BY SAM P.K. COLLINS SEP 22, 2015 11:20AM
Amid outrage about sudden price hikes of specialty drugs, a company has reneged on its recent acquisition of a tuberculosis medication, a deal that would have increased the cost of the treatment more than 20-fold. Just three weeks after purchasing the rights to the drug, Rodelis Therapeutics has agreed to return the medication to the nonprofit that previously owned it.
The medicine, named Cycloserine, treats a form of tuberculosis that’s resistant to multiple drugs usually used to treat it — in other words, a serious form of the ailment. There are nearly 90 cases of drug-resistant tuberculosis annually in the United States.
Last week, Rodelis Therapeutics, the company at the center of the controversy, defended its decision to increase the price of the tuberculosis drug, saying it needed to invest and ensure the drug maintained its effectiveness. But the Purdue Research Foundation, the Indiana nonprofit that sold the drug to Rodelis, remained unconvinced, taking back Cycloserine on Monday.
“We discovered literally on Thursday the strategy that had been undertaken [by Rodelis],” Dan Hasler, president of the Purdue Research Foundation, told the New York Times. “We said this was not what we had intended.”

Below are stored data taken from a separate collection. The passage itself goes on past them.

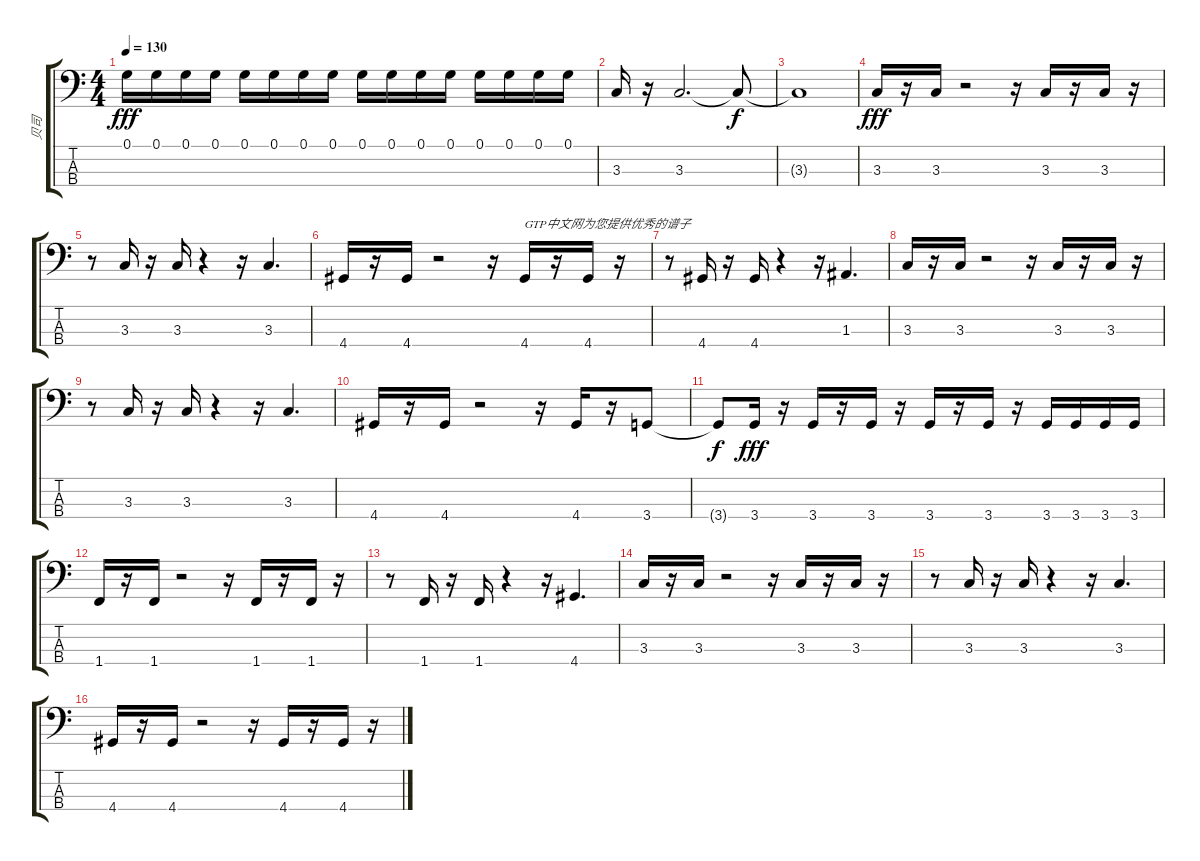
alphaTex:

\track ("贝司" "贝司") {instrument electricbassfinger}
\staff {score tabs}
\tuning (G2 D2 A1 E1) {hide}
\ts (4 4)
\tempo 130
\clef f4
\ks c
0.1.16{dy fff} 0.1.16 0.1.16 0.1.16 0.1.16 0.1.16 0.1.16 0.1.16 0.1.16 0.1.16 0.1.16 0.1.16 0.1.16 0.1.16 0.1.16 0.1.16 |
3.3.16 r.16 3.3.2{d} 3.3{t}.8{dy f} |
3.3{t}.1 |
3.3.16{dy fff} r.16 3.3.16 r.2 r.16 3.3.16 r.16 3.3.16 r.16 |
r.8 3.3.16 r.16 3.3.16 r.4 r.16 3.3.4{d} |
4.4.16 r.16 4.4.16 r.2 r.16 4.4.16{txt "GTP中文网为您提供优秀的谱子"} r.16 4.4.16 r.16 |
r.8 4.4.16 r.16 4.4.16 r.4 r.16 1.3.4{d} |
3.3.16 r.16 3.3.16 r.2 r.16 3.3.16 r.16 3.3.16 r.16 |
r.8 3.3.16 r.16 3.3.16 r.4 r.16 3.3.4{d} |
4.4.16 r.16 4.4.16 r.2 r.16 4.4.16 r.16 3.4.8 |
3.4{t}.8{dy f} 3.4.16{dy fff} r.16 3.4.16 r.16 3.4.16 r.16 3.4.16 r.16 3.4.16 r.16 3.4.16 3.4.16 3.4.16 3.4.16 |
1.4.16 r.16 1.4.16 r.2 r.16 1.4.16 r.16 1.4.16 r.16 |
r.8 1.4.16 r.16 1.4.16 r.4 r.16 4.4.4{d} |
3.3.16 r.16 3.3.16 r.2 r.16 3.3.16 r.16 3.3.16 r.16 |
r.8 3.3.16 r.16 3.3.16 r.4 r.16 3.3.4{d} |
4.4.16 r.16 4.4.16 r.2 r.16 4.4.16 r.16 4.4.16 r.16
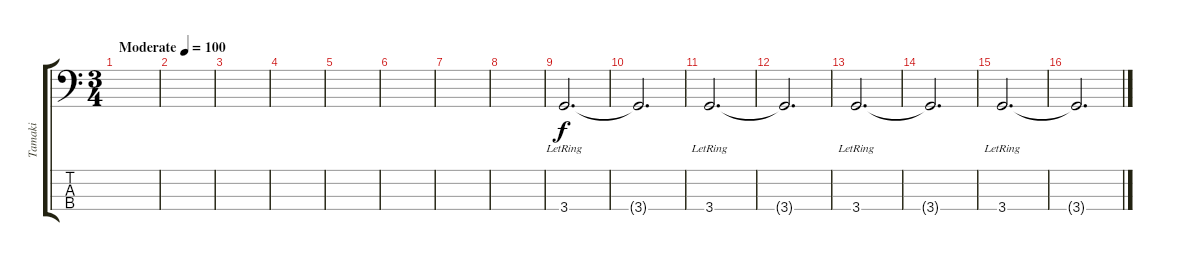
\track ("Tamaki" "Tamaki") {instrument electricbassfinger}
\staff {score tabs}
\tuning (G2 D2 A1 E1) {hide}
\ts (3 4)
\tempo (100 "Moderate")
\clef f4
\ks c
|
|
|
|
|
|
|
|
3.4{lr}.2{d} |
3.4{t}.2{d} |
3.4{lr}.2{d} |
3.4{t}.2{d} |
3.4{lr}.2{d} |
3.4{t}.2{d} |
3.4{lr}.2{d} |
3.4{t}.2{d}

The price of the drug, originally $500 for 30 capsules, would have been $10,800 under the new arrangement with Rodelis. That meant patients would shell out more than $500,000 for the full course of treatment, a situation that threatens access to the lifesaving treatment. Public health officers said the price hike would burden Medicaid agencies that would pay more than $780,000 in a two-year span. Under a new deal, Purdue now charges $1,050 for the batch — more than double than the original price, but relatively less than what Rodelis would have demanded.
Rising prescription drug costs have become a topic of heated discussion among lawmakers, patients, and presidential candidates in recent months. In 2014, spending on medicine increased by 13 percent, totaling $374 billion. Experts and patient advocates largely blame pharmaceutical companies, saying they overprice name-brand drugs and place specialty drugs in a special categorization that allow them to bypass requirements in the Affordable Care Act. These strategies have come to light thanks to recent price hikes for generic, HIV, and Hepatitis C medications.